PROBLEM STATEMENT >>
Nothing but an exact repetition of the entries should appear in the answer.

-------- WORKING DATA --------

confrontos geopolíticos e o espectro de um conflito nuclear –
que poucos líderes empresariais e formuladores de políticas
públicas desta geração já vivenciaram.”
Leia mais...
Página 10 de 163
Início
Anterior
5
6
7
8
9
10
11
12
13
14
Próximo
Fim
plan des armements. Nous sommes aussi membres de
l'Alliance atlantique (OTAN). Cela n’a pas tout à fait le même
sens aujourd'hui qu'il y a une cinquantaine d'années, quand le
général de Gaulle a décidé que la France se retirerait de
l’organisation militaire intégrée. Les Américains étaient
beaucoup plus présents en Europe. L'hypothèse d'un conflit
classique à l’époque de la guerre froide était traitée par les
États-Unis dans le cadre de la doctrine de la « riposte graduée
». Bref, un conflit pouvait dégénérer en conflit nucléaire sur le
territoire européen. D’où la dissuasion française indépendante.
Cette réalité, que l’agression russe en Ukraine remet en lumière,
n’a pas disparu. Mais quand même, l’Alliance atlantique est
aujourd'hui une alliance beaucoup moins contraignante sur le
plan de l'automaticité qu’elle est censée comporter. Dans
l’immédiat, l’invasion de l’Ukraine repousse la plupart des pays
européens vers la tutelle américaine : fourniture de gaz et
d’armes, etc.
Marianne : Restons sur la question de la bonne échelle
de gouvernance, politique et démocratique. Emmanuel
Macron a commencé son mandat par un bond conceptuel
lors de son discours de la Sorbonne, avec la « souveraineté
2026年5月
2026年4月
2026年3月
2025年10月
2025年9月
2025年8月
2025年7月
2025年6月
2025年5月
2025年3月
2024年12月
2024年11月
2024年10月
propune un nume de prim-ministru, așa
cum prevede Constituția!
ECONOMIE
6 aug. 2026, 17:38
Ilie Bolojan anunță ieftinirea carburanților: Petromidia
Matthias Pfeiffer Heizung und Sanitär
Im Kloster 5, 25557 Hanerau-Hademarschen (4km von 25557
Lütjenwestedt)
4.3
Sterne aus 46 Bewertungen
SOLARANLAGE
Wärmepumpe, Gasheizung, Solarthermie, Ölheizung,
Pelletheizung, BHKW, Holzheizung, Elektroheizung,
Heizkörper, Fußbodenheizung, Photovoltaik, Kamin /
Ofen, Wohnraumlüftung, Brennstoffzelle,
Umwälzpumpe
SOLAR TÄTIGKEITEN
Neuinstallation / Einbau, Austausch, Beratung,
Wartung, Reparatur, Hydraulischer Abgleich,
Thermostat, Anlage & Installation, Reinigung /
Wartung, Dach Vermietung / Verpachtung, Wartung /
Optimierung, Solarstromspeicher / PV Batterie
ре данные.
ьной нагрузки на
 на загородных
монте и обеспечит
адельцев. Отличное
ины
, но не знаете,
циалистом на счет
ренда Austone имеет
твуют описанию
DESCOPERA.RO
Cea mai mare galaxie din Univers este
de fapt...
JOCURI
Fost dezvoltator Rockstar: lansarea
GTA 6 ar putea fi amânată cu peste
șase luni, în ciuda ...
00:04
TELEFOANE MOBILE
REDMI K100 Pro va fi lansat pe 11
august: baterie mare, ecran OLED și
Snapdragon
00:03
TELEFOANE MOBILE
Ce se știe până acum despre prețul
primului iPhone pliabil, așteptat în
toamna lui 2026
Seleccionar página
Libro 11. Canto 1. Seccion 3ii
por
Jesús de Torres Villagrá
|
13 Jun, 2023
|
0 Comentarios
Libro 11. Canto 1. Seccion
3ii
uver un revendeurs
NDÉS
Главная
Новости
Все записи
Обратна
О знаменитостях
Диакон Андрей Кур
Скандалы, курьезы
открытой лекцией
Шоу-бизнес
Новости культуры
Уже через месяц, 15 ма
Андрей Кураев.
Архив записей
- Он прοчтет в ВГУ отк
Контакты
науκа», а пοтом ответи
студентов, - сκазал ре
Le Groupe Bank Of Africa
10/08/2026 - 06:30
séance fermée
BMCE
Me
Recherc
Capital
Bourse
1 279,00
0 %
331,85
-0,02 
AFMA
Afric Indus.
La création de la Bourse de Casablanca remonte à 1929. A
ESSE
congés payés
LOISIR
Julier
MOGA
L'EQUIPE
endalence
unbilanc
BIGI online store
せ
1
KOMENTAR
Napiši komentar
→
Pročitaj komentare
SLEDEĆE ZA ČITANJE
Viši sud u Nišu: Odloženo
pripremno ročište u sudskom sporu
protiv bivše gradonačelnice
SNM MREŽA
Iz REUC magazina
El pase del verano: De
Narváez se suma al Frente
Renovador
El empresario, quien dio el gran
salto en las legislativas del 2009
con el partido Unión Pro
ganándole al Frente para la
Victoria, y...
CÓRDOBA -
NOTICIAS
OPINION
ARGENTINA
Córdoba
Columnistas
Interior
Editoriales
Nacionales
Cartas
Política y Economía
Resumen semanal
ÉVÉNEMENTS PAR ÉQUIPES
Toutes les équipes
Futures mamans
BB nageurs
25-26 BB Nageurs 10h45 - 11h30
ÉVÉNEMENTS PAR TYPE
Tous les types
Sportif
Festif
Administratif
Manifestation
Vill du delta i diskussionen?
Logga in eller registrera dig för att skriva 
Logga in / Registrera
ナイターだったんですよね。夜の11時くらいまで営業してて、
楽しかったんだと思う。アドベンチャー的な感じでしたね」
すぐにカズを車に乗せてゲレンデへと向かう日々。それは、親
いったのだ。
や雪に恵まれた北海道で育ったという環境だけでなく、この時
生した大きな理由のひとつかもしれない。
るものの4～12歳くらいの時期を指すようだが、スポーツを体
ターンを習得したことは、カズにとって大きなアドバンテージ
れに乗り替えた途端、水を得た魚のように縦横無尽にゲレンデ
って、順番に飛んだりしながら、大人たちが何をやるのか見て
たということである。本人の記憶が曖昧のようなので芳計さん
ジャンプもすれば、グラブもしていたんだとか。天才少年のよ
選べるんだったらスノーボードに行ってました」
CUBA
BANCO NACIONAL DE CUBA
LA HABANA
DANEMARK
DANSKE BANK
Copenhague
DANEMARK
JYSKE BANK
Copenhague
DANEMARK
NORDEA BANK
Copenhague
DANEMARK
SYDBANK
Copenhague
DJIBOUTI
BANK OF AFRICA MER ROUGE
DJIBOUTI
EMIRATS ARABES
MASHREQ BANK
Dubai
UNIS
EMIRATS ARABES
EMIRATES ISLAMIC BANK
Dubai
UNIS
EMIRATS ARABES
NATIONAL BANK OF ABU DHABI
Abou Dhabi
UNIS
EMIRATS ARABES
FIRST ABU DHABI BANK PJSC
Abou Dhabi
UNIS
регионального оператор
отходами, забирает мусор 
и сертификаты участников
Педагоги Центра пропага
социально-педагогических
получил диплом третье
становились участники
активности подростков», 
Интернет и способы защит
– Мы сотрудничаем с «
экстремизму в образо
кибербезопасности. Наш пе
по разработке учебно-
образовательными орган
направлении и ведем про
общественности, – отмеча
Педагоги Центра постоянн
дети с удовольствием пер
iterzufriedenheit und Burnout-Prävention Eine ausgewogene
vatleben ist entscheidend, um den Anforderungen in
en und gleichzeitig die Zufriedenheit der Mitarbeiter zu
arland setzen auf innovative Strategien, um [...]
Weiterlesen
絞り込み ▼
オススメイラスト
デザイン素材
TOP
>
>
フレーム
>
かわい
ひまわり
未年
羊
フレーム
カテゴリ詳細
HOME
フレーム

--------

RESULT FOR THIS TASK >>
confrontos geopolíticos e o espectro de um conflito nuclear –
que poucos líderes empresariais e formuladores de políticas
públicas desta geração já vivenciaram.”
Leia mais...
Página 10 de 163
Início
Anterior
5
6
7
8
9
10
11
12
13
14
Próximo
Fim
plan des armements. Nous sommes aussi membres de
l'Alliance atlantique (OTAN). Cela n’a pas tout à fait le même
sens aujourd'hui qu'il y a une cinquantaine d'années, quand le
général de Gaulle a décidé que la France se retirerait de
l’organisation militaire intégrée. Les Américains étaient
beaucoup plus présents en Europe. L'hypothèse d'un conflit
classique à l’époque de la guerre froide était traitée par les
États-Unis dans le cadre de la doctrine de la « riposte graduée
». Bref, un conflit pouvait dégénérer en conflit nucléaire sur le
territoire européen. D’où la dissuasion française indépendante.
Cette réalité, que l’agression russe en Ukraine remet en lumière,
n’a pas disparu. Mais quand même, l’Alliance atlantique est
aujourd'hui une alliance beaucoup moins contraignante sur le
plan de l'automaticité qu’elle est censée comporter. Dans
l’immédiat, l’invasion de l’Ukraine repousse la plupart des pays
européens vers la tutelle américaine : fourniture de gaz et
d’armes, etc.
Marianne : Restons sur la question de la bonne échelle
de gouvernance, politique et démocratique. Emmanuel
Macron a commencé son mandat par un bond conceptuel
lors de son discours de la Sorbonne, avec la « souveraineté
2026年5月
2026年4月
2026年3月
2025年10月
2025年9月
2025年8月
2025年7月
2025年6月
2025年5月
2025年3月
2024年12月
2024年11月
2024年10月
propune un nume de prim-ministru, așa
cum prevede Constituția!
ECONOMIE
6 aug. 2026, 17:38
Ilie Bolojan anunță ieftinirea carburanților: Petromidia
Matthias Pfeiffer Heizung und Sanitär
Im Kloster 5, 25557 Hanerau-Hademarschen (4km von 25557
Lütjenwestedt)
4.3
Sterne aus 46 Bewertungen
SOLARANLAGE
Wärmepumpe, Gasheizung, Solarthermie, Ölheizung,
Pelletheizung, BHKW, Holzheizung, Elektroheizung,
Heizkörper, Fußbodenheizung, Photovoltaik, Kamin /
Ofen, Wohnraumlüftung, Brennstoffzelle,
Umwälzpumpe
SOLAR TÄTIGKEITEN
Neuinstallation / Einbau, Austausch, Beratung,
Wartung, Reparatur, Hydraulischer Abgleich,
Thermostat, Anlage & Installation, Reinigung /
Wartung, Dach Vermietung / Verpachtung, Wartung /
Optimierung, Solarstromspeicher / PV Batterie
ре данные.
ьной нагрузки на
 на загородных
монте и обеспечит
адельцев. Отличное
ины
, но не знаете,
циалистом на счет
ренда Austone имеет
твуют описанию
DESCOPERA.RO
Cea mai mare galaxie din Univers este
de fapt...
JOCURI
Fost dezvoltator Rockstar: lansarea
GTA 6 ar putea fi amânată cu peste
șase luni, în ciuda ...
00:04
TELEFOANE MOBILE
REDMI K100 Pro va fi lansat pe 11
august: baterie mare, ecran OLED și
Snapdragon
00:03
TELEFOANE MOBILE
Ce se știe până acum despre prețul
primului iPhone pliabil, așteptat în
toamna lui 2026
Seleccionar página
Libro 11. Canto 1. Seccion 3ii
por
Jesús de Torres Villagrá
|
13 Jun, 2023
|
0 Comentarios
Libro 11. Canto 1. Seccion
3ii
uver un revendeurs
NDÉS
Главная
Новости
Все записи
Обратна
О знаменитостях
Диакон Андрей Кур
Скандалы, курьезы
открытой лекцией
Шоу-бизнес
Новости культуры
Уже через месяц, 15 ма
Андрей Кураев.
Архив записей
- Он прοчтет в ВГУ отк
Контакты
науκа», а пοтом ответи
студентов, - сκазал ре
Le Groupe Bank Of Africa
10/08/2026 - 06:30
séance fermée
BMCE
Me
Recherc
Capital
Bourse
1 279,00
0 %
331,85
-0,02 
AFMA
Afric Indus.
La création de la Bourse de Casablanca remonte à 1929. A
ESSE
congés payés
LOISIR
Julier
MOGA
L'EQUIPE
endalence
unbilanc
BIGI online store
せ
1
KOMENTAR
Napiši komentar
→
Pročitaj komentare
SLEDEĆE ZA ČITANJE
Viši sud u Nišu: Odloženo
pripremno ročište u sudskom sporu
protiv bivše gradonačelnice
SNM MREŽA
Iz REUC magazina
El pase del verano: De
Narváez se suma al Frente
Renovador
El empresario, quien dio el gran
salto en las legislativas del 2009
con el partido Unión Pro
ganándole al Frente para la
Victoria, y...
CÓRDOBA -
NOTICIAS
OPINION
ARGENTINA
Córdoba
Columnistas
Interior
Editoriales
Nacionales
Cartas
Política y Economía
Resumen semanal
ÉVÉNEMENTS PAR ÉQUIPES
Toutes les équipes
Futures mamans
BB nageurs
25-26 BB Nageurs 10h45 - 11h30
ÉVÉNEMENTS PAR TYPE
Tous les types
Sportif
Festif
Administratif
Manifestation
Vill du delta i diskussionen?
Logga in eller registrera dig för att skriva 
Logga in / Registrera
ナイターだったんですよね。夜の11時くらいまで営業してて、
楽しかったんだと思う。アドベンチャー的な感じでしたね」
すぐにカズを車に乗せてゲレンデへと向かう日々。それは、親
いったのだ。
や雪に恵まれた北海道で育ったという環境だけでなく、この時
生した大きな理由のひとつかもしれない。
るものの4～12歳くらいの時期を指すようだが、スポーツを体
ターンを習得したことは、カズにとって大きなアドバンテージ
れに乗り替えた途端、水を得た魚のように縦横無尽にゲレンデ
って、順番に飛んだりしながら、大人たちが何をやるのか見て
たということである。本人の記憶が曖昧のようなので芳計さん
ジャンプもすれば、グラブもしていたんだとか。天才少年のよ
選べるんだったらスノーボードに行ってました」
CUBA
BANCO NACIONAL DE CUBA
LA HABANA
DANEMARK
DANSKE BANK
Copenhague
DANEMARK
JYSKE BANK
Copenhague
DANEMARK
NORDEA BANK
Copenhague
DANEMARK
SYDBANK
Copenhague
DJIBOUTI
BANK OF AFRICA MER ROUGE
DJIBOUTI
EMIRATS ARABES
MASHREQ BANK
Dubai
UNIS
EMIRATS ARABES
EMIRATES ISLAMIC BANK
Dubai
UNIS
EMIRATS ARABES
NATIONAL BANK OF ABU DHABI
Abou Dhabi
UNIS
EMIRATS ARABES
FIRST ABU DHABI BANK PJSC
Abou Dhabi
UNIS
регионального оператор
отходами, забирает мусор 
и сертификаты участников
Педагоги Центра пропага
социально-педагогических
получил диплом третье
становились участники
активности подростков», 
Интернет и способы защит
– Мы сотрудничаем с «
экстремизму в образо
кибербезопасности. Наш пе
по разработке учебно-
образовательными орган
направлении и ведем про
общественности, – отмеча
Педагоги Центра постоянн
дети с удовольствием пер
iterzufriedenheit und Burnout-Prävention Eine ausgewogene
vatleben ist entscheidend, um den Anforderungen in
en und gleichzeitig die Zufriedenheit der Mitarbeiter zu
arland setzen auf innovative Strategien, um [...]
Weiterlesen
絞り込み ▼
オススメイラスト
デザイン素材
TOP
>
>
フレーム
>
かわい
ひまわり
未年
羊
フレーム
カテゴリ詳細
HOME
フレーム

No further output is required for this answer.